How can you recognize Model extraction attack — distilling proprietary LLM via API queries?

TLDR

Attacker queries a proprietary LLM API with crafted prompts, capturing outputs to train a 'student' model that approximates the target. Sometimes combined with embeddings inversion to recover sensitive training data. Used by less funded...

How it works

Red flags

Urgent pressure to click, pay, or share codes immediately.
A link or sender that does not match the official organization.
Requests for card data, passwords, OTPs, wallet signatures, or bank transfers.

What to do

1Tells (for platform): 1) account makes high volume of varied prompts at low temperature (deterministic); 2) requests for logprobs / token probabilities; 3) systematic vocabulary coverage; 4) coding task patterns mimicking benchmark suites (HumanEval, MMLU); 5) traffic from anonymising proxies.
2DO: enforce per account rate limits + diversity scoring; never expose token logprobs to anon accounts; legal ToS + watermarking research.

Source

Anthropic-Research-Sleeper-Agents

Source reviewed by Mythos Forensic Team

https://www.anthropic.com/research/sleeper-agents-training-deceptive-llms

FAQ

Is Model extraction attack — distilling proprietary LLM via API queries a real scam pattern?

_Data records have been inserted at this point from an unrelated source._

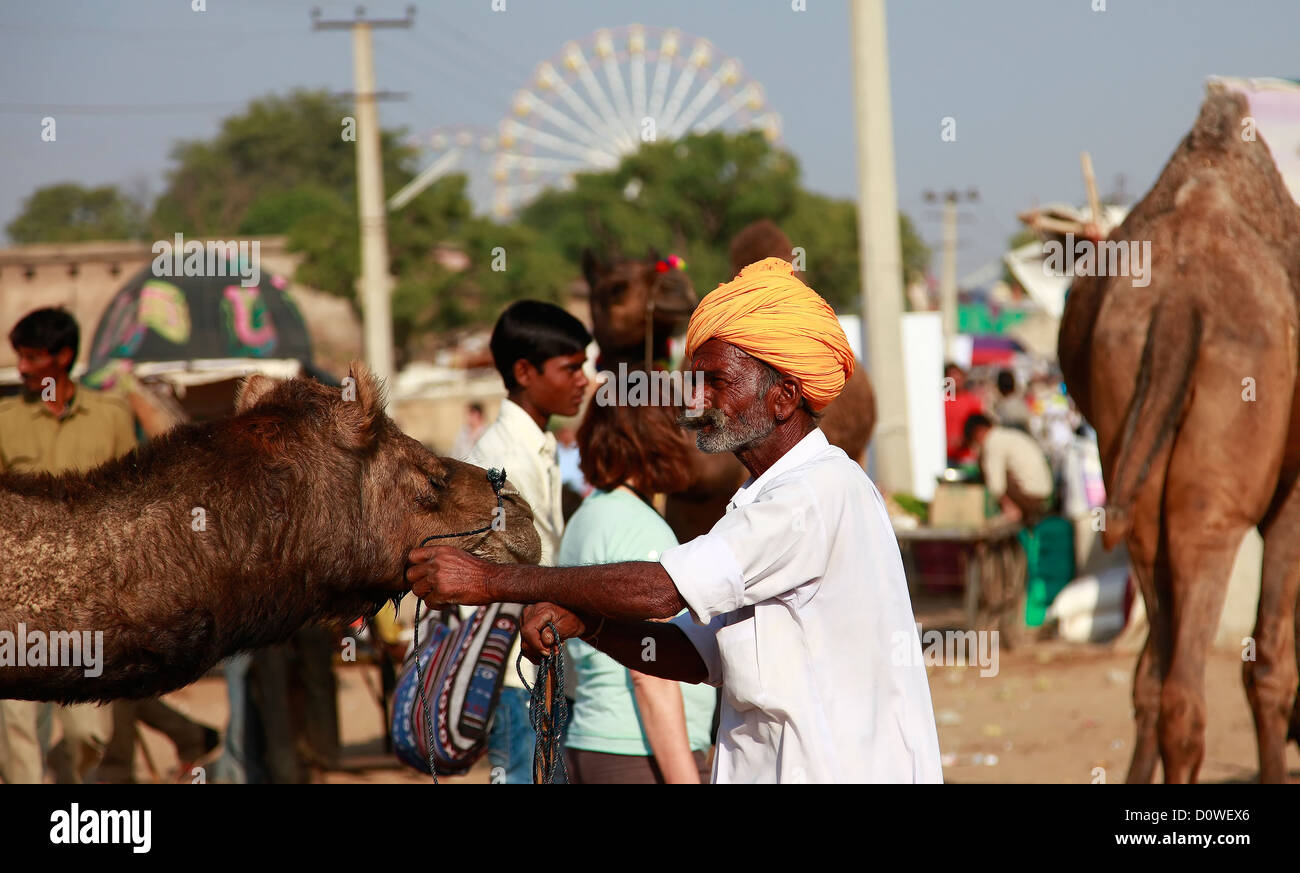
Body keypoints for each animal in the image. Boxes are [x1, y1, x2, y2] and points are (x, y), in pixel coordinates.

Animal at [1060, 90, 1300, 784]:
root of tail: (1177, 301)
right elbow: (1270, 667)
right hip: (1215, 490)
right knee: (1188, 689)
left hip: (1131, 460)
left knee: (1153, 676)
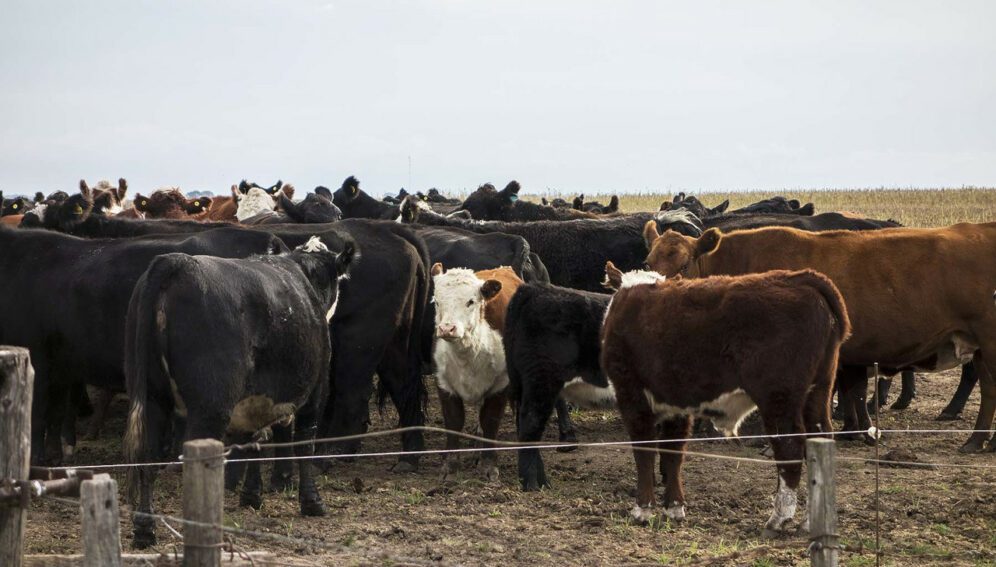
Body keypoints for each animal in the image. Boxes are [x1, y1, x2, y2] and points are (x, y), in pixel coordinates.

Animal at [126, 237, 354, 548]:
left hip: (152, 398)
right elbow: (305, 442)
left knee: (147, 459)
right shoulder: (316, 390)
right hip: (210, 407)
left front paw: (251, 495)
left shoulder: (252, 399)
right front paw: (312, 502)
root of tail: (176, 262)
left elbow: (254, 440)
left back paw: (145, 530)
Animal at [430, 264, 524, 482]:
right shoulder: (443, 381)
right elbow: (454, 421)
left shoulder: (501, 383)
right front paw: (450, 466)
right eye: (437, 301)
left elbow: (490, 421)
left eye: (470, 301)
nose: (447, 328)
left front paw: (488, 466)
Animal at [596, 264, 852, 536]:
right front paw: (674, 507)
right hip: (818, 391)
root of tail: (801, 279)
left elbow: (644, 451)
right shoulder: (677, 404)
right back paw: (809, 521)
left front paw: (642, 510)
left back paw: (778, 519)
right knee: (819, 438)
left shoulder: (631, 395)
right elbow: (673, 453)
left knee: (790, 446)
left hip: (778, 398)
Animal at [640, 222, 996, 452]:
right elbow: (853, 392)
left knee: (989, 389)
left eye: (684, 264)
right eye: (647, 261)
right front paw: (858, 431)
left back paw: (976, 441)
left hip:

Yes. Treat the message, call, or payment request as suspicious until you verify it through an official channel.

What are the first warning signs?

Urgent pressure to click, pay, or share codes immediately.; A link or sender that does not match the official organization.; Requests for card data, passwords, OTPs, wallet signatures, or bank transfers.

What should I do first?

Tells (for platform): 1) account makes high volume of varied prompts at low temperature (deterministic); 2) requests for logprobs / token probabilities; 3) systematic vocabulary coverage; 4) coding task patterns mimicking benchmark suites (HumanEval, MMLU); 5) traffic from anonymising proxies.; DO: enforce per account rate limits + diversity scoring; never expose token logprobs to anon accounts; legal ToS + watermarking research.

Can LegalAudit check my case?

Yes. Start a free chat and paste the message, link, sender, or payment details for triage.